As Mass. East-West Rail Debate Heats Up, Day Trip Tests Existing Transit Options
There's been a lot of debate about a new study from the Massachusetts Department of Transportation on expanded rail service between the eastern and western parts of the state.
The study says the cheapest option would have about 36 daily riders, and the most expensive just over 800. Those figures have been widely criticized by proponents.
But there are transit options available now to travel across the state by train and bus.
On a recent snowy morning, a half-full Peter Pan bus left Springfield's Union Station.
One of the passengers was Sam Steinmann, who lives in Springfield and works for MassMutual. He said he takes the bus one day a week for meetings in Boston.
"I think it's going to be very hard for the train to compete with the bus — because the bus is awesome," Steinmann said. "But I would happily take a train if it were the better option."
Why is the bus awesome?
"It's very quick," Steinmann said. "It's clean. It's very inexpensive, I mean, I can go round trip to Boston for under $30. And it has Wi-Fi."
Michael Reynoso was also on board. He lives in Lawrence, and takes the bus back and forth once a month to visit family in Springfield.
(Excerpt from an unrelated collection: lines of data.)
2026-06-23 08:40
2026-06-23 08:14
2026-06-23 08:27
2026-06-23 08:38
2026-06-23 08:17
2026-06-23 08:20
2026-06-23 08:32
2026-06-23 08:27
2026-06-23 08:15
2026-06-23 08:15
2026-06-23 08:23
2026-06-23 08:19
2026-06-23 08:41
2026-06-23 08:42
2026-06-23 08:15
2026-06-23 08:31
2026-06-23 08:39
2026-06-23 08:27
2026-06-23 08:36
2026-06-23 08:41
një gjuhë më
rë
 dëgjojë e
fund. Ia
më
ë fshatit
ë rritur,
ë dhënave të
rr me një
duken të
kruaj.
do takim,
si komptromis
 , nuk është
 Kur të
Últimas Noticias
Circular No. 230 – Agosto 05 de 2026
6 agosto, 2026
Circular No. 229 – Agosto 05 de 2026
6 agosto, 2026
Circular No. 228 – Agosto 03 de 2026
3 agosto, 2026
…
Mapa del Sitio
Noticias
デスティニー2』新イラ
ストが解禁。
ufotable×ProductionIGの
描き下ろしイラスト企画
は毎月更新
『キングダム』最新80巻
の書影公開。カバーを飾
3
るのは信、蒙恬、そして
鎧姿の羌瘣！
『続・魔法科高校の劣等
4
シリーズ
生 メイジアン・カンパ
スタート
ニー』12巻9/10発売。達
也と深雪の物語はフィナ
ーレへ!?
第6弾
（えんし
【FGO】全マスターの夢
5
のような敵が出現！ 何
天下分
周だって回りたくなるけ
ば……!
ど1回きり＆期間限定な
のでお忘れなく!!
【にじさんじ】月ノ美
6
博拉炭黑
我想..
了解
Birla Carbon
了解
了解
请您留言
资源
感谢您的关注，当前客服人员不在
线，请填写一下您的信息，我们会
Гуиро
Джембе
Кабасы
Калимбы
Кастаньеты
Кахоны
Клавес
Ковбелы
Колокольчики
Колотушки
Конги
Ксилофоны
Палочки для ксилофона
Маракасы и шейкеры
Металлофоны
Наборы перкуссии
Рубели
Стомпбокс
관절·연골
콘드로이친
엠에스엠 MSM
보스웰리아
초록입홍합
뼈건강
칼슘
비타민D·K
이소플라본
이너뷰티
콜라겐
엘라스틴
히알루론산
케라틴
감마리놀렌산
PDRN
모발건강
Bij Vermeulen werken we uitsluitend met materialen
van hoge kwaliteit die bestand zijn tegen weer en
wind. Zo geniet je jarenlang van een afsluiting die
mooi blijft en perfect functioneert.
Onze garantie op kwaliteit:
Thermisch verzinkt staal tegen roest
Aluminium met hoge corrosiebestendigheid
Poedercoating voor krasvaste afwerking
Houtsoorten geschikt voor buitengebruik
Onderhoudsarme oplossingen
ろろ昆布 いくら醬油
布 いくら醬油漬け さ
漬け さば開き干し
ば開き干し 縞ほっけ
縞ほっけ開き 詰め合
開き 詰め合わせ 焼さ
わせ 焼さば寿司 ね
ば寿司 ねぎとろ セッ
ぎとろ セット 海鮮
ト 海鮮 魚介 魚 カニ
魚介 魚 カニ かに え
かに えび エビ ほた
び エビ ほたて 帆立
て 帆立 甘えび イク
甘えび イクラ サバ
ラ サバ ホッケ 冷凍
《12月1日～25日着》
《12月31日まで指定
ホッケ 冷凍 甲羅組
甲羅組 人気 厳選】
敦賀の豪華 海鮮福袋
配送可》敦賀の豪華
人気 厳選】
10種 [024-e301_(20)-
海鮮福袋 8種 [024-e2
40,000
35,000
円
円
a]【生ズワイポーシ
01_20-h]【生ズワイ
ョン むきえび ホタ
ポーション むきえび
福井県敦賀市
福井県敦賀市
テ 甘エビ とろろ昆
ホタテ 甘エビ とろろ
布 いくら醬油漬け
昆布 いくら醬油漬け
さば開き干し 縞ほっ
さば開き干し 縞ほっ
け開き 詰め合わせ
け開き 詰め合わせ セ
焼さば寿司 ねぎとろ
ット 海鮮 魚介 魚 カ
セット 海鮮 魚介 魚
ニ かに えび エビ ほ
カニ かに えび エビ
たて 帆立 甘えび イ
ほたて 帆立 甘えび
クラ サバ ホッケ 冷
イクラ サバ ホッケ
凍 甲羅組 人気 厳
He agreed that speed is a key consideration.
"I would like the train, if it's faster," Reynoso said. "But it takes me about five hours to, like, transfer to the subway and all that, to get to the bus, and everything."
The Peter Pan travel time varies depending on time of day. Our 7:45 a.m. departure from Springfield took about an hour and 45 minutes.
The state says new train service to get close to that wouldn't come cheap. It would cost about $4 billion to establish.
There are five other options also being studied — some slower, some faster.
And while it doesn't get a lot of attention, there is already a train between the eastern and western parts of the state. It runs just once a day in each direction. The trip from Boston to Springfield takes two and a half hours.
The vast majority of passengers on our train had longer journeys ahead of them to places like Albany, Cleveland and Chicago.
Two people were going to Pittsfield.
One was Katie Howe, who's a senior at Mass. College of Liberal Arts in North Adams. She lives in Wakefield, and was taking the train back to school.
"It's difficult to get public transportation in the Berkshires, especially in Pittsfield," Howe said. "More frequent trains would be really helpful. Because for example, if I missed this train today, I would have to take a train tomorrow. There wouldn't be a backup train today."
Up in the business class car, the only passenger was business consultant Kerry Brogan.
"I'm going to Saratoga Springs and the mineral baths for some R and R," Brogan said.
Brogan is all in favor of improved rail service. She travels to China often for work and said the differences are stark.
"It would take me two hours to drive to Tianjin, but I can travel there in about 40 minutes," she said. "Every time I come back from China, I am astonished at how behind we are in terms of railway services."
The fastest service outlined by the state would mean a new electrified rail line, and would take about an hour and 20 minutes between Boston and Springfield — roughly half as long as it takes now.
But it may be a tough sell. The tab is estimated at $25 billion.
The next step is for an advisory committee to narrow down the six possible options to three. A final report is expected in May.